15. The system of claim 14, wherein the set of instructions that cause the processor to determine a fracture width further causes the processor to one of

simulate a fracturing operation and determining the fracture width of a simulated fracture; and

determine the fracture width using downhole measurements generated after the fracture is induced in the subterranean formation.

16. The system of claim 11, wherein the set of instructions further cause the processor to

determine one or more characteristics of an other proppant;

calculate a void fraction associated with the other proppant using at least one determined characteristic of the other proppant, at least one determined subterranean formation characteristic, and the model that assumes an ordered arrangement of the other proppant;

predict a fracture conductivity associated with the fracture and the other proppant based, at least in part, on the calculated void fraction associated with the other proppant and at least one determined fracture characteristic; and

select between the proppant and the other proppant based, at least in part, on the predicted fracture conductivity of the proppant and the predicted fracture conductivity of the other proppant.

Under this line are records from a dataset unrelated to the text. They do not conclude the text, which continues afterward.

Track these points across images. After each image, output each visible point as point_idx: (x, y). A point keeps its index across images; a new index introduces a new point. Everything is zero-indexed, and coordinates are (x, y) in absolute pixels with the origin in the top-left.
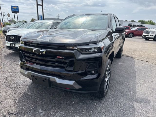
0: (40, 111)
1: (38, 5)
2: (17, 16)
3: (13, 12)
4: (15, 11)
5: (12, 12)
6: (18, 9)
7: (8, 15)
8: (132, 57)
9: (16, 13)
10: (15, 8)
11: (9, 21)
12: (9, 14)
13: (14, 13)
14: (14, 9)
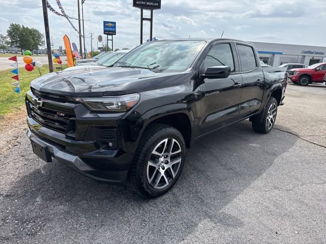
0: (38, 199)
1: (142, 19)
2: (112, 40)
3: (105, 32)
4: (109, 31)
5: (104, 34)
6: (115, 27)
7: (99, 38)
8: (297, 134)
9: (110, 34)
10: (110, 24)
11: (99, 48)
12: (100, 36)
13: (108, 34)
14: (108, 27)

17. The system of claim 11, wherein the set of instructions further cause the processor to

determine one or more characteristics of an other fracture;

predict a fracture conductivity associated with the other fracture and the proppant based, at least in part, on the calculated void fraction and at least one determined characteristic of the other fracture; and

select between the proppant and the other proppant based, at least in part, on the predicted fracture conductivity of the proppant and the predicted fracture conductivity of the other proppant.

18. The system of claim 11, wherein the set of instructions that cause the processor to determine one or more characteristics of the proppant, the subterranean formation, and the fracture within the subterranean formation further cause the processor to determine one or more characteristics of the proppant, the subterranean formation, and the fracture within the subterranean formation using an earth and/or fracture model.

19. The system of claim 11, wherein the set of instructions that cause the processor to determine one or more characteristics of the proppant, the subterranean formation, and the fracture within the subterranean formation further cause the processor to determine one or more characteristics of the proppant, the subterranean formation, and the fracture within the subterranean formation using measurements generated during a fracturing and stimulation operation.

20. The system of claim 11, wherein

the set of instructions that cause the processor to select the proppant based, at least in part, on the predicted fracture conductivity further causes the processor to select the proppant for a first stage of a stimulation operation; and

the set of instructions further cause the processor to select a different proppant based for a second stage of the stimulation operation based, at least in part, on the model.